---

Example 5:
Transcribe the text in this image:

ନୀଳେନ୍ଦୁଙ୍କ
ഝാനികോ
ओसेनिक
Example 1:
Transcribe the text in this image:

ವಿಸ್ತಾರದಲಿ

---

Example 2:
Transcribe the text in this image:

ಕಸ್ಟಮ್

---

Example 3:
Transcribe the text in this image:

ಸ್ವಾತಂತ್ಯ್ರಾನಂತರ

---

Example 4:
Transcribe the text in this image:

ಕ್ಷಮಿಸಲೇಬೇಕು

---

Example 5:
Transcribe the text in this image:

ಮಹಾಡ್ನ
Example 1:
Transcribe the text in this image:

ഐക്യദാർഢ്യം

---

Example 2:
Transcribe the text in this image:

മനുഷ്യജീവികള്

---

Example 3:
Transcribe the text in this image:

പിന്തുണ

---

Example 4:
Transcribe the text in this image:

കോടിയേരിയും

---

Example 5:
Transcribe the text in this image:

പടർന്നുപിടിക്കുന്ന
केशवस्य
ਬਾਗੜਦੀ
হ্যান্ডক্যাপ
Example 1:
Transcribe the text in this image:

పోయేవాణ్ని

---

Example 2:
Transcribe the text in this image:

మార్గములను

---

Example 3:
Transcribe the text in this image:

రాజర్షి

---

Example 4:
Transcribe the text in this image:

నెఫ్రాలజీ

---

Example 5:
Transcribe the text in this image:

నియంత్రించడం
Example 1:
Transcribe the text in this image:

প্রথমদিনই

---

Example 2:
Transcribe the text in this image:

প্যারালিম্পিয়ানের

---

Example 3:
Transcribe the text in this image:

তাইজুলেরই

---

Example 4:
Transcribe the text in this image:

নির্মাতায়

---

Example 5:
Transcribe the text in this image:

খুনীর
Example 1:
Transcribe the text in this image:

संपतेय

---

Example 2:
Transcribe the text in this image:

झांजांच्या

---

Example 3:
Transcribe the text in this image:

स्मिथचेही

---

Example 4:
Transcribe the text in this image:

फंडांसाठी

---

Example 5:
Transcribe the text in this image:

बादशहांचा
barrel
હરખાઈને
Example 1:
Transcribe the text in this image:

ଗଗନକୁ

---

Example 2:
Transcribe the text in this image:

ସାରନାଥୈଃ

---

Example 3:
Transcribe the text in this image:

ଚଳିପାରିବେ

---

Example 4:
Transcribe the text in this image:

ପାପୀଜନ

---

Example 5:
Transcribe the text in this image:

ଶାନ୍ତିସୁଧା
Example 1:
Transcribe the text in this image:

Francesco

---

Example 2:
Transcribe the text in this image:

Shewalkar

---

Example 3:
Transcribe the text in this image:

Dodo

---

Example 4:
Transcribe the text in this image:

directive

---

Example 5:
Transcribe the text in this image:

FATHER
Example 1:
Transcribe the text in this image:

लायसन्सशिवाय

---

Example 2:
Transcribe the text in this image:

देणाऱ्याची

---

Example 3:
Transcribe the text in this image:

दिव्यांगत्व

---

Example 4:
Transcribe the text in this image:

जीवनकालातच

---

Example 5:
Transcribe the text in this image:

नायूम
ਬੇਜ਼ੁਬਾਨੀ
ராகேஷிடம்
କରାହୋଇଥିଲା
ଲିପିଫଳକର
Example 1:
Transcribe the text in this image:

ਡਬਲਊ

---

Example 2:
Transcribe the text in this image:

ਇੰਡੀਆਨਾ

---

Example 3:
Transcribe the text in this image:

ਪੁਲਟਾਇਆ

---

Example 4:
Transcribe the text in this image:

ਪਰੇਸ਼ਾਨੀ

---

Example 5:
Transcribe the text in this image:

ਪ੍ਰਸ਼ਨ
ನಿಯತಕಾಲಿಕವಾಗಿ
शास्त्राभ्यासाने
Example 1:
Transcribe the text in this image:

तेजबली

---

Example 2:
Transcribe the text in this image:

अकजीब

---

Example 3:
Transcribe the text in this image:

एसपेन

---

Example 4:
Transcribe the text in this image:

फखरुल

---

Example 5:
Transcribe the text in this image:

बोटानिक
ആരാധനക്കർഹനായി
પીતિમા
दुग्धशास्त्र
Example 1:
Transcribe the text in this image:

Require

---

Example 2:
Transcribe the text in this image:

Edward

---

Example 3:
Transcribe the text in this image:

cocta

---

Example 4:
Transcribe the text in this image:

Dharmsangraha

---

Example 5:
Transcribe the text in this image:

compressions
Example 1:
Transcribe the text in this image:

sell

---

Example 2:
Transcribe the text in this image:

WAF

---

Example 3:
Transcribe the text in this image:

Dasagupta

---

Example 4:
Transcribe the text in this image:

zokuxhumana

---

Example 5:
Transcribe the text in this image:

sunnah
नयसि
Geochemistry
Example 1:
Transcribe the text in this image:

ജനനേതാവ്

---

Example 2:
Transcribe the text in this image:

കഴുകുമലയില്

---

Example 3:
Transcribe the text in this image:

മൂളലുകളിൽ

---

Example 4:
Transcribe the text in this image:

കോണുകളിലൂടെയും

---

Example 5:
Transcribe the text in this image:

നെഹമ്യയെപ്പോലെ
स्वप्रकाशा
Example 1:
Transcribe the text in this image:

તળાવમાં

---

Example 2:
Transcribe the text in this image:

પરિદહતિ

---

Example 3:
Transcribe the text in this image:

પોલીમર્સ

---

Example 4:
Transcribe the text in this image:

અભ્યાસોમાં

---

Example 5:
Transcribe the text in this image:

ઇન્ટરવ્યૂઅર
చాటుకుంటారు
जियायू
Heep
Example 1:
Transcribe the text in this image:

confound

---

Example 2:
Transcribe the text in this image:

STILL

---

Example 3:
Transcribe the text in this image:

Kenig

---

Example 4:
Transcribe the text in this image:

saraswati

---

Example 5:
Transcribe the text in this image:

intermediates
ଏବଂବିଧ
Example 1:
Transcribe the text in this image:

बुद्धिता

..........

### EXERCISE BRIEF
Without leaving anything out, retype the material exactly.

### ANSWER BOX
---

Example 5:
Transcribe the text in this image:

ନୀଳେନ୍ଦୁଙ୍କ
ഝാനികോ
ओसेनिक
Example 1:
Transcribe the text in this image:

ವಿಸ್ತಾರದಲಿ

---

Example 2:
Transcribe the text in this image:

ಕಸ್ಟಮ್

---

Example 3:
Transcribe the text in this image:

ಸ್ವಾತಂತ್ಯ್ರಾನಂತರ

---

Example 4:
Transcribe the text in this image:

ಕ್ಷಮಿಸಲೇಬೇಕು

---

Example 5:
Transcribe the text in this image:

ಮಹಾಡ್ನ
Example 1:
Transcribe the text in this image:

ഐക്യദാർഢ്യം

---

Example 2:
Transcribe the text in this image:

മനുഷ്യജീവികള്

---

Example 3:
Transcribe the text in this image:

പിന്തുണ

---

Example 4:
Transcribe the text in this image:

കോടിയേരിയും

---

Example 5:
Transcribe the text in this image:

പടർന്നുപിടിക്കുന്ന
केशवस्य
ਬਾਗੜਦੀ
হ্যান্ডক্যাপ
Example 1:
Transcribe the text in this image:

పోయేవాణ్ని

---

Example 2:
Transcribe the text in this image:

మార్గములను

---

Example 3:
Transcribe the text in this image:

రాజర్షి

---

Example 4:
Transcribe the text in this image:

నెఫ్రాలజీ

---

Example 5:
Transcribe the text in this image:

నియంత్రించడం
Example 1:
Transcribe the text in this image:

প্রথমদিনই

---

Example 2:
Transcribe the text in this image:

প্যারালিম্পিয়ানের

---

Example 3:
Transcribe the text in this image:

তাইজুলেরই

---

Example 4:
Transcribe the text in this image:

নির্মাতায়

---

Example 5:
Transcribe the text in this image:

খুনীর
Example 1:
Transcribe the text in this image:

संपतेय

---

Example 2:
Transcribe the text in this image:

झांजांच्या

---

Example 3:
Transcribe the text in this image:

स्मिथचेही

---

Example 4:
Transcribe the text in this image:

फंडांसाठी

---

Example 5:
Transcribe the text in this image:

बादशहांचा
barrel
હરખાઈને
Example 1:
Transcribe the text in this image:

ଗଗନକୁ

---

Example 2:
Transcribe the text in this image:

ସାରନାଥୈଃ

---

Example 3:
Transcribe the text in this image:

ଚଳିପାରିବେ

---

Example 4:
Transcribe the text in this image:

ପାପୀଜନ

---

Example 5:
Transcribe the text in this image:

ଶାନ୍ତିସୁଧା
Example 1:
Transcribe the text in this image:

Francesco

---

Example 2:
Transcribe the text in this image:

Shewalkar

---

Example 3:
Transcribe the text in this image:

Dodo

---

Example 4:
Transcribe the text in this image:

directive

---

Example 5:
Transcribe the text in this image:

FATHER
Example 1:
Transcribe the text in this image:

लायसन्सशिवाय

---

Example 2:
Transcribe the text in this image:

देणाऱ्याची

---

Example 3:
Transcribe the text in this image:

दिव्यांगत्व

---

Example 4:
Transcribe the text in this image:

जीवनकालातच

---

Example 5:
Transcribe the text in this image:

नायूम
ਬੇਜ਼ੁਬਾਨੀ
ராகேஷிடம்
କରାହୋଇଥିଲା
ଲିପିଫଳକର
Example 1:
Transcribe the text in this image:

ਡਬਲਊ

---

Example 2:
Transcribe the text in this image:

ਇੰਡੀਆਨਾ

---

Example 3:
Transcribe the text in this image:

ਪੁਲਟਾਇਆ

---

Example 4:
Transcribe the text in this image:

ਪਰੇਸ਼ਾਨੀ

---

Example 5:
Transcribe the text in this image:

ਪ੍ਰਸ਼ਨ
ನಿಯತಕಾಲಿಕವಾಗಿ
शास्त्राभ्यासाने
Example 1:
Transcribe the text in this image:

तेजबली

---

Example 2:
Transcribe the text in this image:

अकजीब

---

Example 3:
Transcribe the text in this image:

एसपेन

---

Example 4:
Transcribe the text in this image:

फखरुल

---

Example 5:
Transcribe the text in this image:

बोटानिक
ആരാധനക്കർഹനായി
પીતિમા
दुग्धशास्त्र
Example 1:
Transcribe the text in this image:

Require

---

Example 2:
Transcribe the text in this image:

Edward

---

Example 3:
Transcribe the text in this image:

cocta

---

Example 4:
Transcribe the text in this image:

Dharmsangraha

---

Example 5:
Transcribe the text in this image:

compressions
Example 1:
Transcribe the text in this image:

sell

---

Example 2:
Transcribe the text in this image:

WAF

---

Example 3:
Transcribe the text in this image:

Dasagupta

---

Example 4:
Transcribe the text in this image:

zokuxhumana

---

Example 5:
Transcribe the text in this image:

sunnah
नयसि
Geochemistry
Example 1:
Transcribe the text in this image:

ജനനേതാവ്

---

Example 2:
Transcribe the text in this image:

കഴുകുമലയില്

---

Example 3:
Transcribe the text in this image:

മൂളലുകളിൽ

---

Example 4:
Transcribe the text in this image:

കോണുകളിലൂടെയും

---

Example 5:
Transcribe the text in this image:

നെഹമ്യയെപ്പോലെ
स्वप्रकाशा
Example 1:
Transcribe the text in this image:

તળાવમાં

---

Example 2:
Transcribe the text in this image:

પરિદહતિ

---

Example 3:
Transcribe the text in this image:

પોલીમર્સ

---

Example 4:
Transcribe the text in this image:

અભ્યાસોમાં

---

Example 5:
Transcribe the text in this image:

ઇન્ટરવ્યૂઅર
చాటుకుంటారు
जियायू
Heep
Example 1:
Transcribe the text in this image:

confound

---

Example 2:
Transcribe the text in this image:

STILL

---

Example 3:
Transcribe the text in this image:

Kenig

---

Example 4:
Transcribe the text in this image:

saraswati

---

Example 5:
Transcribe the text in this image:

intermediates
ଏବଂବିଧ
Example 1:
Transcribe the text in this image:

बुद्धिता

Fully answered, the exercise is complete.